3. Application Testing
3.1. Selecting Data Set
The action recognition data set used in this project comes from the real-time collection of data of people with different action types and different body types and forms CSV files after normalization. There are a total of 33 columns, the first 28 are the two-dimensional coordinate information of 16 key points, and the last one is the action category label. Since it is tedious to write by neural network program in C#, we adopt the feedforward program that only writes neural network in C#, and the training program of neural network is written in python environment. In order to make the data diversified, the data set includes the data of people of different heights and sizes. There are 2763 items in all data sets, including 540 items for standing, 525 items for kicking, 553 items for waving, 555 items for starting, and 590 items for preparing. This topic is verified in the Intel® Core™ I7-3470 CPU@3.20GHz, 8GB memory environment. The operating system is 64-bit Windows 10, and the experimental tools are the Python editor Pycharm, the code editor Sublime Text, and the enhanced command line tool Cmder in Python. We set up a 3-layer neural network with 13 neurons in the first hidden layer, 14 neurons in the second hidden layer, and 10 neurons in the output layer. The activation function used by the neural network is sigmoID function. The result recognition effect is shown in Figure 4.

3.2. Test Result
In order to verify the effectiveness of the martial arts human body complex action recognition method in this paper, experimental tests are carried out to test the recognition accuracy of the three recognition methods under different data sets. The three data sets are msraction-3d data set and florence3d action data set. Select the martial arts human body complex action recognition method based on neural network (Literature [8] method) and the martial arts human body complex action recognition method based on deep learning (Literature [9] method), and compare it with the martial arts human body complex action recognition method in this paper. The test results are shown in Figures 5 and 6.

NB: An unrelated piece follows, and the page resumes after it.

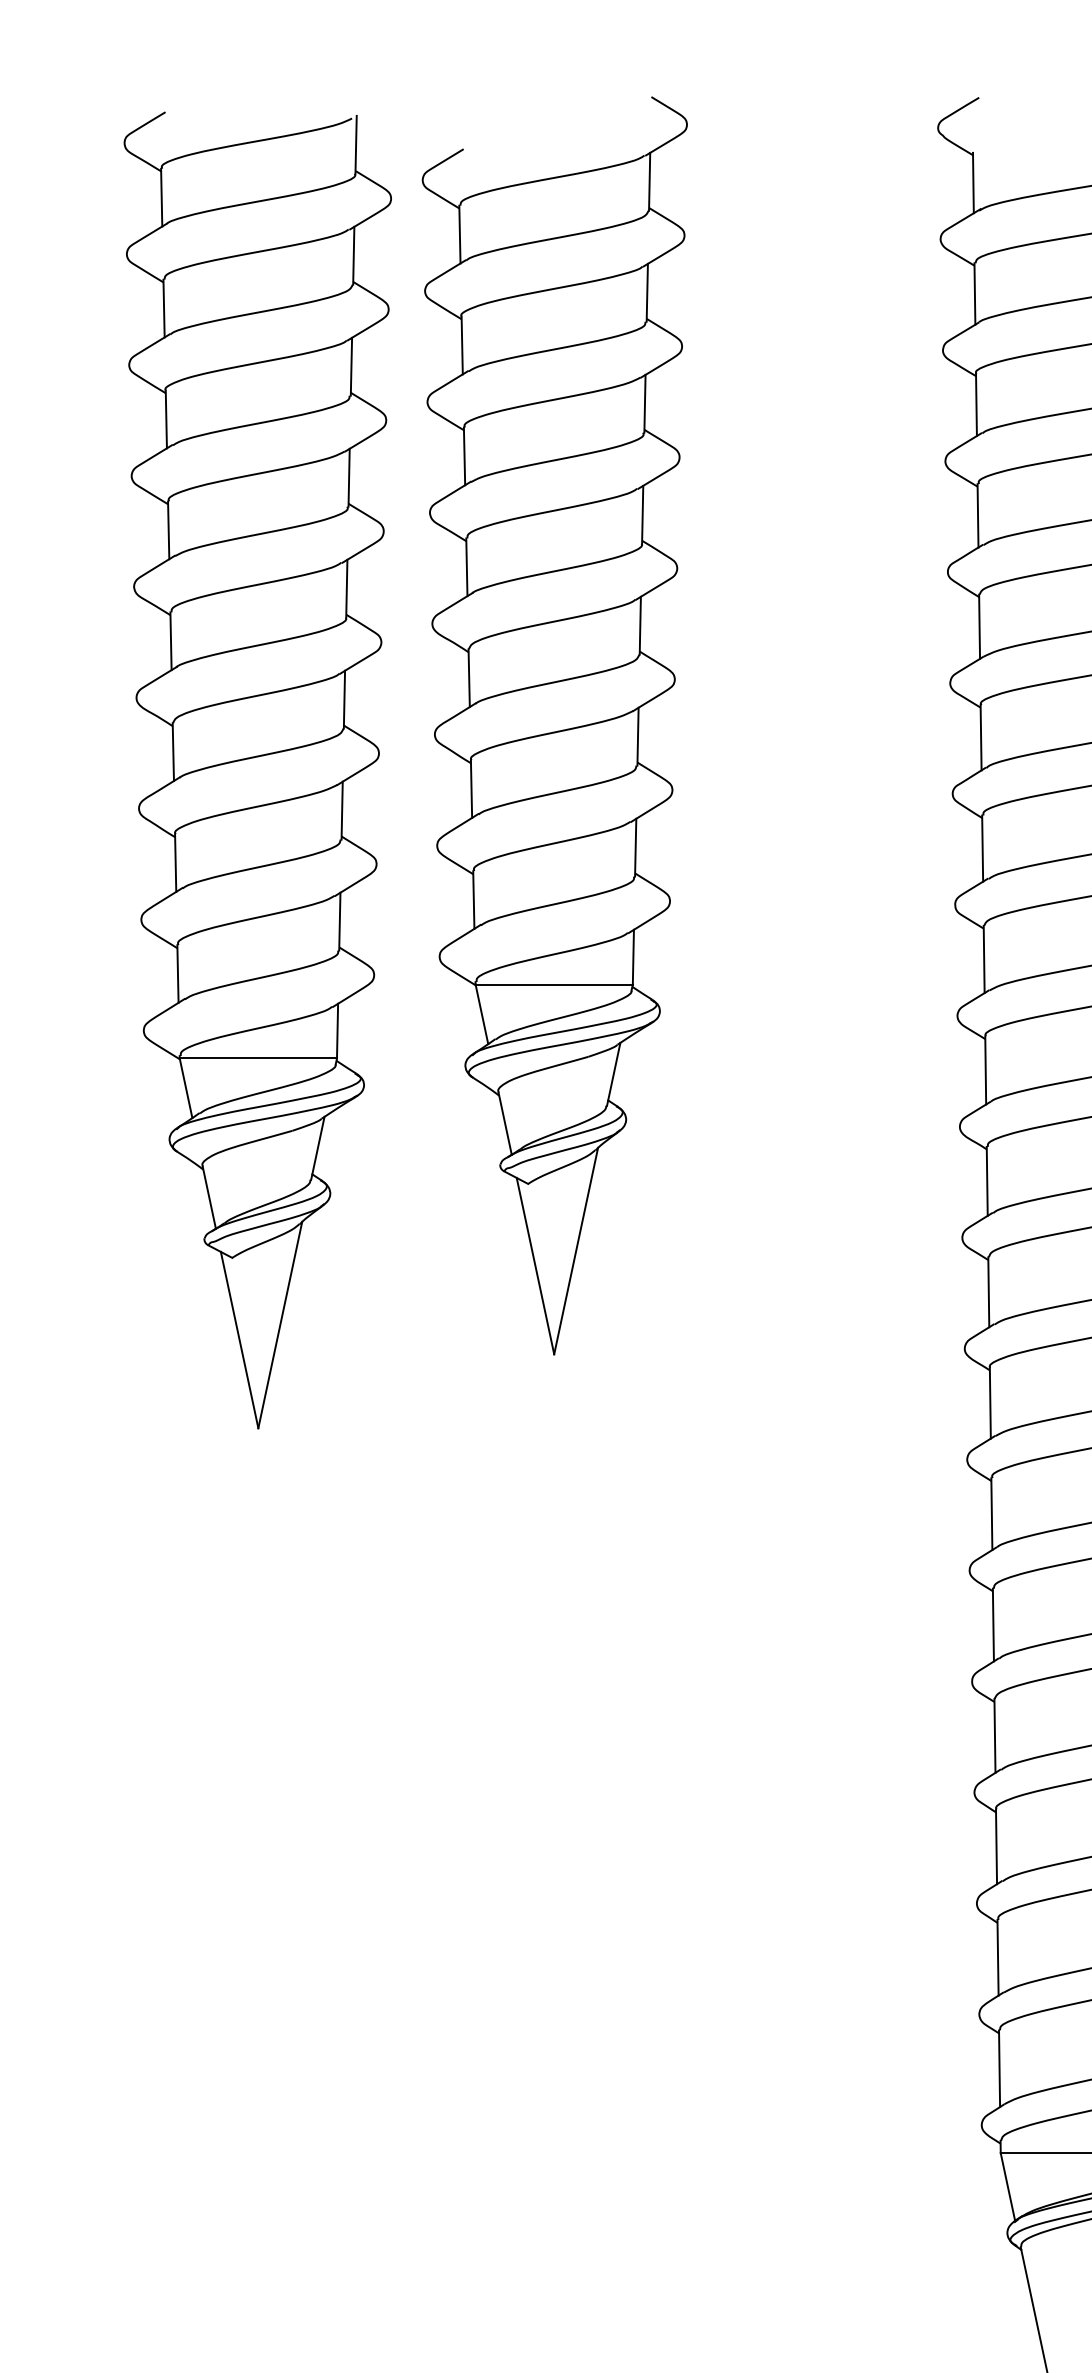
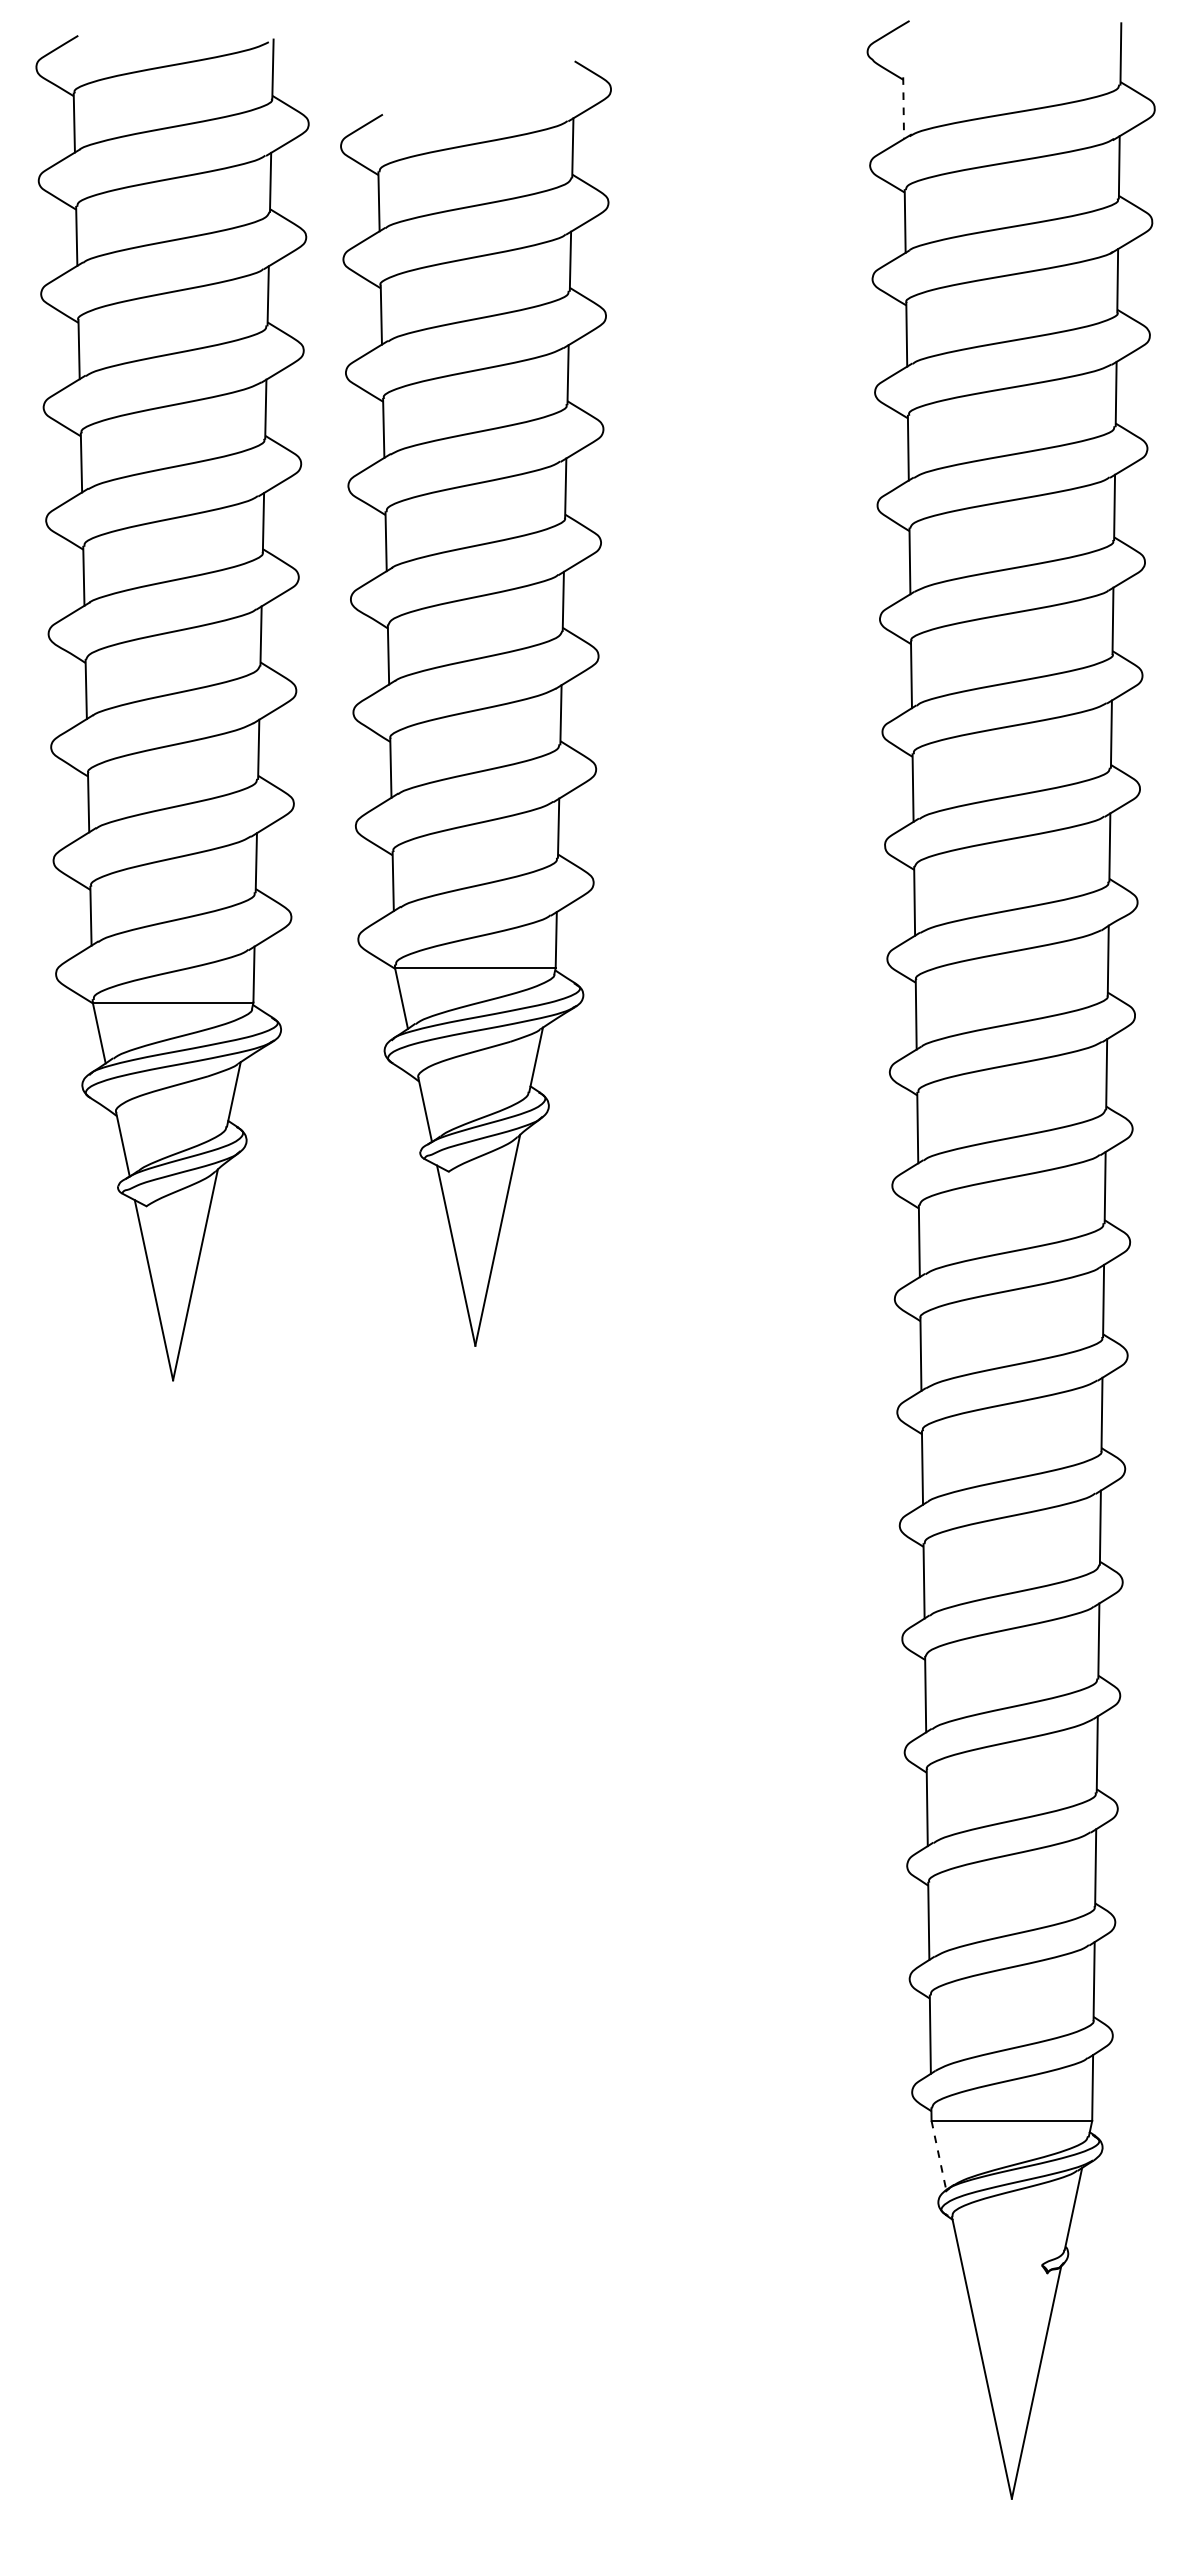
line: (973, 183) -> (903, 108), solid -> dashed
part: (554, 725) -> (475, 703), moved
line: (1008, 2187) -> (939, 2156), solid -> dashed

As shown in Figure 5, the average accuracy rate of the martial arts human movement recognition method in this paper is 90.1%, and the average accuracy rates of the other two recognition methods are 78.2% and 76.5%, respectively. As shown in Figure 6, the average accuracy rate of the martial arts body movement recognition method in this paper is 92.7%, and the average accuracy rates of the other two recognition methods are 80.4% and 82.9%, respectively.
In order to further reflect the performance of Wushu action recognition methods based on the features of bone points, the time-consuming statistics of the three methods are made, and the results are shown in the following table.
From the analysis of Table 2, it can be seen that the time consumed of the martial arts human body movement recognition method in this paper is 1.2 s and 1.41 s, respectively, which is much lower than the other two methods, indicating that the martial arts movement recognition method in this paper has higher recognition efficiency and better application performance.
4. Conclusion
In this paper, a recognition method of complex behaviors of Wushu human body based on bone point features is proposed. According to the multimodal classifier algorithm, the human body is divided into five parts, the variance of each part is calculated and sorted, and the bone points are determined according to the part with the largest variance. The feature of bone points is composed of different expressions of bone joints, which integrates various behavioral information such as kinetic energy, potential energy, joint direction, and joint angle, making the feature expression more effective. The experimental results show that the recognition accuracy of the research method for different types of movements is 90.1% and 92.7%, and the recognition time is 1.2 s and 1.41 s, which has superior recognition effect of Wushu movements. In this paper, the behavior recognition of large movements is effective, but the performance of subtle movement recognition is insufficient. In the follow-up, we can consider introducing the content of gesture recognition and fusing gestures with the features of limbs and torso to improve the recognition of subtle movements such as keyboard tapping.
Data Availability
The data used and analyzed during the current study are available from the corresponding author on reasonable request.
Conflicts of Interest
The authors declare that they have no conflicts of interest.